EXERCISE PROMPT: Repeat precisely the span of lines below that opens with the line containing "with a modern edge." and closes with the line containing "are immense economic", both included.

THE DATA:

BEGIN

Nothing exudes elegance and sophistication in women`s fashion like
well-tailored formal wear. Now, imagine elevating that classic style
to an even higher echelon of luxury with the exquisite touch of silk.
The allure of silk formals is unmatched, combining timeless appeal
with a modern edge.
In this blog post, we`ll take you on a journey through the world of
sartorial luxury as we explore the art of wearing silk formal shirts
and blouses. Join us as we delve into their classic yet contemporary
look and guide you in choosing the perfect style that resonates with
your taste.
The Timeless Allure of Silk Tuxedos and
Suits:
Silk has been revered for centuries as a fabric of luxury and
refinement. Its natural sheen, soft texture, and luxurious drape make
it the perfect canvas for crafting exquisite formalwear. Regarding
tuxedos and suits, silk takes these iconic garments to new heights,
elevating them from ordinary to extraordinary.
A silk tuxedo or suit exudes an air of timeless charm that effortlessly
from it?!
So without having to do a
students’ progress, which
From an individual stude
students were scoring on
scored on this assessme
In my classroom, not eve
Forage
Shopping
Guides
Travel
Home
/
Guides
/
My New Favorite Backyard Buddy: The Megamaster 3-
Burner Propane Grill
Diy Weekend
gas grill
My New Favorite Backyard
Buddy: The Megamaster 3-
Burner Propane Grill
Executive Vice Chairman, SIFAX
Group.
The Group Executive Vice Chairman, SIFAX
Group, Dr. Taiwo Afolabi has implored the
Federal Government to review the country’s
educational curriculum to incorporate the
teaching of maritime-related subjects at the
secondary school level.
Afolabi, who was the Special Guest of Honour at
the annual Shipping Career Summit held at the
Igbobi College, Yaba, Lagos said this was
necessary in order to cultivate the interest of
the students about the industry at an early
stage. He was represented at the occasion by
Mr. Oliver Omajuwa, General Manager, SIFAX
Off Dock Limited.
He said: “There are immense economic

END
BEGIN

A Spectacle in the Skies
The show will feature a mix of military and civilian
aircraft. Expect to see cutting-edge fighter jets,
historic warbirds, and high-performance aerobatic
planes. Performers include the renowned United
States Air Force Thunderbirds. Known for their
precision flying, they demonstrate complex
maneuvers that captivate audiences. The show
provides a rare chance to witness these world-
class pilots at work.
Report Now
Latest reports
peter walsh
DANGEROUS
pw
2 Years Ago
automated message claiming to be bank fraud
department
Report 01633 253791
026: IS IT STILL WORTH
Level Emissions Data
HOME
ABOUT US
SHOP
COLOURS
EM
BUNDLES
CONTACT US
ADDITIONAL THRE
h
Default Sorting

END
BEGIN

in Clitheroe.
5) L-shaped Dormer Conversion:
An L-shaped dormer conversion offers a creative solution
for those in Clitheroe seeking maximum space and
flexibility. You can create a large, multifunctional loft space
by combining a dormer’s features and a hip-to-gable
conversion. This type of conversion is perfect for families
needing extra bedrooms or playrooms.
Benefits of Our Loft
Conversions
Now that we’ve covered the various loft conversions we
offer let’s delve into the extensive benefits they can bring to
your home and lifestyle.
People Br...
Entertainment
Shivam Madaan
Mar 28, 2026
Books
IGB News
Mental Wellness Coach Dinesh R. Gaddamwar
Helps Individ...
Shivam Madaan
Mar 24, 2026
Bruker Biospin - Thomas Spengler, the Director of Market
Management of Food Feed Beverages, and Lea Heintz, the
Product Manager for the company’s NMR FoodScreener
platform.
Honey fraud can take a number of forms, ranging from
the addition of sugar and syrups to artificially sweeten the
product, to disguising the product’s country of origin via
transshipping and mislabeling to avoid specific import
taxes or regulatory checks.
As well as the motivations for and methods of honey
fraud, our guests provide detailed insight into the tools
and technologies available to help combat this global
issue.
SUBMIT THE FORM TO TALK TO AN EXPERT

END

SOLUTION TO THIS PROBLEM:
with a modern edge.
In this blog post, we`ll take you on a journey through the world of
sartorial luxury as we explore the art of wearing silk formal shirts
and blouses. Join us as we delve into their classic yet contemporary
look and guide you in choosing the perfect style that resonates with
your taste.
The Timeless Allure of Silk Tuxedos and
Suits:
Silk has been revered for centuries as a fabric of luxury and
refinement. Its natural sheen, soft texture, and luxurious drape make
it the perfect canvas for crafting exquisite formalwear. Regarding
tuxedos and suits, silk takes these iconic garments to new heights,
elevating them from ordinary to extraordinary.
A silk tuxedo or suit exudes an air of timeless charm that effortlessly
from it?!
So without having to do a
students’ progress, which
From an individual stude
students were scoring on
scored on this assessme
In my classroom, not eve
Forage
Shopping
Guides
Travel
Home
/
Guides
/
My New Favorite Backyard Buddy: The Megamaster 3-
Burner Propane Grill
Diy Weekend
gas grill
My New Favorite Backyard
Buddy: The Megamaster 3-
Burner Propane Grill
Executive Vice Chairman, SIFAX
Group.
The Group Executive Vice Chairman, SIFAX
Group, Dr. Taiwo Afolabi has implored the
Federal Government to review the country’s
educational curriculum to incorporate the
teaching of maritime-related subjects at the
secondary school level.
Afolabi, who was the Special Guest of Honour at
the annual Shipping Career Summit held at the
Igbobi College, Yaba, Lagos said this was
necessary in order to cultivate the interest of
the students about the industry at an early
stage. He was represented at the occasion by
Mr. Oliver Omajuwa, General Manager, SIFAX
Off Dock Limited.
He said: “There are immense economic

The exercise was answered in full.